For the Perez family, just being able to hold the wedding at all was a triumph. It was Yonatan who had alerted his father that Daniel’s tank was missing from their base near Kibbutz Nahal Oz — a fact they found reassuring. “It was a good sign,” Doron Perez said, pointing to the tank’s indestructibility.

But Yonatan, who was shot in the leg during a five-hour gun battle in the Gaza envelope, painted a dire picture of the base, which was overrun by terrorists. “There was death and destruction all around. RPGs everywhere. Every army vehicle had been destroyed,” Perez said, citing Yonatan.

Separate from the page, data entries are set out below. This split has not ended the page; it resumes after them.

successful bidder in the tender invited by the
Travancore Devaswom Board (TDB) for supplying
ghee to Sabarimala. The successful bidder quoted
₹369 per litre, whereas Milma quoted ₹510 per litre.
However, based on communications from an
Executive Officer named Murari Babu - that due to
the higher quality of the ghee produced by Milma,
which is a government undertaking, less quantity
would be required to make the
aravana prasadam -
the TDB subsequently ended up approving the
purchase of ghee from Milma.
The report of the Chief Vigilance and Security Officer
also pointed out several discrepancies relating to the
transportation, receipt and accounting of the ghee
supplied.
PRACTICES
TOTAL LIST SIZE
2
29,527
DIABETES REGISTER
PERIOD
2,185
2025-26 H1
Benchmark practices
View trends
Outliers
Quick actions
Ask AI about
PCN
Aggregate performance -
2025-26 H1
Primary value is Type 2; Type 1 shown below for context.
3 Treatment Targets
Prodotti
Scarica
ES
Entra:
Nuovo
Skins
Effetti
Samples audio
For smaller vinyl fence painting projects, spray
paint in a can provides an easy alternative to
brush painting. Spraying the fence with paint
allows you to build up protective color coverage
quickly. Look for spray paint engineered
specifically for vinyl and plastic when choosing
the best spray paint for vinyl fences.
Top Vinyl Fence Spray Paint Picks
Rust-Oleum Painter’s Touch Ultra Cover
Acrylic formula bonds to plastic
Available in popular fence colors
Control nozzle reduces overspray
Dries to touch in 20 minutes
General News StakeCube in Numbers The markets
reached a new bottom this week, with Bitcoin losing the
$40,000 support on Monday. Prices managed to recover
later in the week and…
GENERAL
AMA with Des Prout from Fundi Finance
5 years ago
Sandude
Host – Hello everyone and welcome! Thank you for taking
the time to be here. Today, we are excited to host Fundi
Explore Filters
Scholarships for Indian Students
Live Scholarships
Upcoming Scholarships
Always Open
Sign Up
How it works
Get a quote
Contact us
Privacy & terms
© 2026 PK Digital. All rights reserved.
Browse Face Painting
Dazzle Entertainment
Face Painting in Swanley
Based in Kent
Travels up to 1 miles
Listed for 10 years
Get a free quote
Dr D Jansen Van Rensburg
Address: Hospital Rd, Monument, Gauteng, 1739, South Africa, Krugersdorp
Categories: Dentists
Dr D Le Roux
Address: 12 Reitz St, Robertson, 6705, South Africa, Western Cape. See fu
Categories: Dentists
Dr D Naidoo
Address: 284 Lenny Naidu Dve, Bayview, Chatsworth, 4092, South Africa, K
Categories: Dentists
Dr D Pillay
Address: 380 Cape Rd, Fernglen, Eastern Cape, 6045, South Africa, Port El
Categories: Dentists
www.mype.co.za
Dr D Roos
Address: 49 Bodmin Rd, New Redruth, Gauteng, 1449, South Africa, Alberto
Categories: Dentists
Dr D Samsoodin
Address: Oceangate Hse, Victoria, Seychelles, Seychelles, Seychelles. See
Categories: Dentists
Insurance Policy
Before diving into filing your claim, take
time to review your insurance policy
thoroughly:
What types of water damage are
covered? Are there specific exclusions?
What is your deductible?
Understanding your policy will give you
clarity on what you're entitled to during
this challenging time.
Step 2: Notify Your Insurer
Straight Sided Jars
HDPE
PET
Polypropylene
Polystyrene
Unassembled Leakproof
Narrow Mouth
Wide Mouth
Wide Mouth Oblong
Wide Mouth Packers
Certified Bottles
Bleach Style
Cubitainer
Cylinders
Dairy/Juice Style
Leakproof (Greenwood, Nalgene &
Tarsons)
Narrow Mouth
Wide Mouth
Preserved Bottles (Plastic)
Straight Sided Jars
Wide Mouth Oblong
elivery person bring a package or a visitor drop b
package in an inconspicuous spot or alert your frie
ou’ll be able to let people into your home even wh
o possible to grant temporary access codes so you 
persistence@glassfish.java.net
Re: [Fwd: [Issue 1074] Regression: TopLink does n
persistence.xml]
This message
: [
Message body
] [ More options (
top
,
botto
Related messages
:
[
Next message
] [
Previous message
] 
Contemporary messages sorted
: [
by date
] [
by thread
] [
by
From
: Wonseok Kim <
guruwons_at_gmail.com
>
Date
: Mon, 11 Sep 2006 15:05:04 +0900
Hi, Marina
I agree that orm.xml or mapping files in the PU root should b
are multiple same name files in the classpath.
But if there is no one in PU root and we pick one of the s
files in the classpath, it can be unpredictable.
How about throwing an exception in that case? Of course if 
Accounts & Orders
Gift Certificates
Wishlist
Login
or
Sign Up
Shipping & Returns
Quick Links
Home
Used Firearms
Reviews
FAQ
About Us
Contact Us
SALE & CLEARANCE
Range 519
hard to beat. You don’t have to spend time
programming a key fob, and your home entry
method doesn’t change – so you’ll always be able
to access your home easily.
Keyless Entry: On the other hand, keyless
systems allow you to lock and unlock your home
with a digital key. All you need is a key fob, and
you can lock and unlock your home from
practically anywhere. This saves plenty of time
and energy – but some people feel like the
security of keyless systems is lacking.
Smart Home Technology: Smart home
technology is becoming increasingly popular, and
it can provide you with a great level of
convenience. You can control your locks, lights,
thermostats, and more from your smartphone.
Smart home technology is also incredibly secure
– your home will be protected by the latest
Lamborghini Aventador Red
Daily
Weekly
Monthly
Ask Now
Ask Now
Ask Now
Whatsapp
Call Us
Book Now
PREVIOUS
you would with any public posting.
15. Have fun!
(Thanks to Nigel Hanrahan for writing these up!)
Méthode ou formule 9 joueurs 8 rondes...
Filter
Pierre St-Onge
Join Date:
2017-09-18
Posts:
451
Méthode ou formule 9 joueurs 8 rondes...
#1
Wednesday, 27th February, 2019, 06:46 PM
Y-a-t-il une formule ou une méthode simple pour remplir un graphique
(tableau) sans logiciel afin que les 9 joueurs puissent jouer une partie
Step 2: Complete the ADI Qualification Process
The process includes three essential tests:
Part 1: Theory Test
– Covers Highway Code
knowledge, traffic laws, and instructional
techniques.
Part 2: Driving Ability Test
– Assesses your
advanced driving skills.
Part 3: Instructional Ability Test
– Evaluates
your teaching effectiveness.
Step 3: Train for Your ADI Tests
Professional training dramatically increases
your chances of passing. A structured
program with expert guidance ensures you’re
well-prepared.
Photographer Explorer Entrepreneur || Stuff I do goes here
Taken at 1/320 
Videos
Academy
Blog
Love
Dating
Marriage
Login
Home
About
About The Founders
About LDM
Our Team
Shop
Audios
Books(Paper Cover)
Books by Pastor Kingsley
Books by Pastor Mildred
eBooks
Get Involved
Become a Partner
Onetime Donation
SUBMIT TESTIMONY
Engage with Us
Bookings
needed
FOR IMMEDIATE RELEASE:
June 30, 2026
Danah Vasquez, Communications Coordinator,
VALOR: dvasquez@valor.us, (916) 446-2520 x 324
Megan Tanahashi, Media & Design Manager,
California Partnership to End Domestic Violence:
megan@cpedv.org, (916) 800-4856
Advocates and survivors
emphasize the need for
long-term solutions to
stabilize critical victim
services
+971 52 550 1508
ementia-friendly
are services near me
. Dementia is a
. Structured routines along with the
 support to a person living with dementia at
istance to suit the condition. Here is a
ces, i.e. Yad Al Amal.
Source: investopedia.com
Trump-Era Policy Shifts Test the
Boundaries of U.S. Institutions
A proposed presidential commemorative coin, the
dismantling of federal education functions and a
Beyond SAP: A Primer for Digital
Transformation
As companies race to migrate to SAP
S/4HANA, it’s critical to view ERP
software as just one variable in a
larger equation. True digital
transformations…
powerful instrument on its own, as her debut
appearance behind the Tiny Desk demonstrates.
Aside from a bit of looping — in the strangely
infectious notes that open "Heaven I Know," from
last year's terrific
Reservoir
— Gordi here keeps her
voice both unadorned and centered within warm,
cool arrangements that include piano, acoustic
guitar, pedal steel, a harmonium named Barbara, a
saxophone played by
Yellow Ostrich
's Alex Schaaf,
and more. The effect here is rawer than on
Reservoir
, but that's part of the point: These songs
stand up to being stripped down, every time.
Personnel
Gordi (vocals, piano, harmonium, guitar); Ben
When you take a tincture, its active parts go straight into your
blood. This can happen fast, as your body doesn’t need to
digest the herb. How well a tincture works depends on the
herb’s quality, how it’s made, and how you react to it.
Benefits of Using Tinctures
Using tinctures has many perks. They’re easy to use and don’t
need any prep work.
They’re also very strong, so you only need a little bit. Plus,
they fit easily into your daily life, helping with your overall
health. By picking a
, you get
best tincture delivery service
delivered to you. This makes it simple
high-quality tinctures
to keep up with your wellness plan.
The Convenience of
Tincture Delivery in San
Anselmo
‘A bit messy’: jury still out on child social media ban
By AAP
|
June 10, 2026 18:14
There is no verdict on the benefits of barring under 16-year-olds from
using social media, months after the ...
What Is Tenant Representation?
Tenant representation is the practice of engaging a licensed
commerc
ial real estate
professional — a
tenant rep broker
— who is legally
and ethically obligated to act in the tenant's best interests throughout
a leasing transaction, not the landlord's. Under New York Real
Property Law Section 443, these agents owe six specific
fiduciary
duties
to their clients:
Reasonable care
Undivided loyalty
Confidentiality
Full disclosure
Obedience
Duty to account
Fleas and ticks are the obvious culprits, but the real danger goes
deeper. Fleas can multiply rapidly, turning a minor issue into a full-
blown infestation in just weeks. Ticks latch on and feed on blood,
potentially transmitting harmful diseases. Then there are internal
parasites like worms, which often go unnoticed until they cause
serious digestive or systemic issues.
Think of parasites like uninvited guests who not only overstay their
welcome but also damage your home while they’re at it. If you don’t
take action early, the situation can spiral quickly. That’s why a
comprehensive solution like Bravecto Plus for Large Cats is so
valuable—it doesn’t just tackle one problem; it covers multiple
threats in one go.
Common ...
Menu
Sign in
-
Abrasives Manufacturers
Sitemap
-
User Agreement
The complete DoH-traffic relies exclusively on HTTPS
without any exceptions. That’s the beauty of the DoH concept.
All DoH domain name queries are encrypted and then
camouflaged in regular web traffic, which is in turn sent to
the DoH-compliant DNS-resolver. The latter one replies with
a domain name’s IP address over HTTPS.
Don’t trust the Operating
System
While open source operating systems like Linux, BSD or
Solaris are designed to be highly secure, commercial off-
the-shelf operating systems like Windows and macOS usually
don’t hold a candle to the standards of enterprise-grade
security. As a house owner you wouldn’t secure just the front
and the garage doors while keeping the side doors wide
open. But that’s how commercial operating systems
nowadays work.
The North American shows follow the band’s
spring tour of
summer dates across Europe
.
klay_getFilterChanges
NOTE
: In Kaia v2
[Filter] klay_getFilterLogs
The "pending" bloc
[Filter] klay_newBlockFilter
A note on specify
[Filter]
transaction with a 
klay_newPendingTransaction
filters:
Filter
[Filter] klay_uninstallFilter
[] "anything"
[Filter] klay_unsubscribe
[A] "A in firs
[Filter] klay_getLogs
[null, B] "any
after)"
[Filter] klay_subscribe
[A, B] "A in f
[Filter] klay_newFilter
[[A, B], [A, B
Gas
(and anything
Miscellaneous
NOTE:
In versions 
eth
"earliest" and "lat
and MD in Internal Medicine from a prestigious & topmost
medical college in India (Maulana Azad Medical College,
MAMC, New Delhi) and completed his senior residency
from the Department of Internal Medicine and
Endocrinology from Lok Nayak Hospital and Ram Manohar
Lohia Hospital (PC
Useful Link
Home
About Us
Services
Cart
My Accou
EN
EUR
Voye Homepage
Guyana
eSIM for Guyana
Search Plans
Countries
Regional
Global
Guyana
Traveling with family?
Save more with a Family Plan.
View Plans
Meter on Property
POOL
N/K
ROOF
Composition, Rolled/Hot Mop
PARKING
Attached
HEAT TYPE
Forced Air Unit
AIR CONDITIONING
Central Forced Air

One of the soldiers from Daniel’s tank, Tomer Liebowitz, was found dead. Another, Itay Chen, was confirmed captured. Chen’s father, Ruby, last week also celebrated a lifecycle event — a bar mitzvah — in the absence of his older son, telling (JEWISH REVIEW) that his youngest son “deserved to have a happy bar mitzvah.” Then he flew to the United States to lobby at the United Nations and in Washington, D.C., on behalf of his son and the more than 220 other Israelis taken hostage.

Daniel’s absence was palpable at Yonatan and Galya’s wedding. “When the rabbi mentioned him, it was very, very hard and I broke down,” Doron Perez said. “I had my son holding me up, instead of me holding him up.”

His daughter, meanwhile, said the hardest part of the wedding was being pictured with all her siblings — minus one. “It was a moment that was hard, and we acknowledged that and validated it.”

But, Perez continued, even though Daniel’s “presence, or lack thereof, permeated the whole wedding, it didn’t set the tone.”

Jewish weddings have a built-in acknowledgment of catastrophe amid joy, in the breaking of the glass that takes place at the end of the ceremony. Jewish tradition also holds that weddings should go on as planned whenever possible, no matter the circumstances.

Perez said he had gained a new appreciation for those ideas, in an acutely personal way.

“Unfortunately, I’ve had to learn that it somehow is possible to live with such conflicting, contradictory feelings as deep pain, worry, dread, fear… and at the same time to marry off a son,” he said. “I have learned that it’s possible to do both. To sort of compartmentalize, and I think I did that at the wedding.”

He said he knows his family isn’t the first to forge forward in moments of crisis.

“I’ve also drawn a lot of strength that throughout the most challenging times, Jewish people got married and had families,” he said, citing the Holocaust as an example. “We are part of a people that sanctifies life. It’ll be a new dawn and a much better time for the Jewish people going forward.”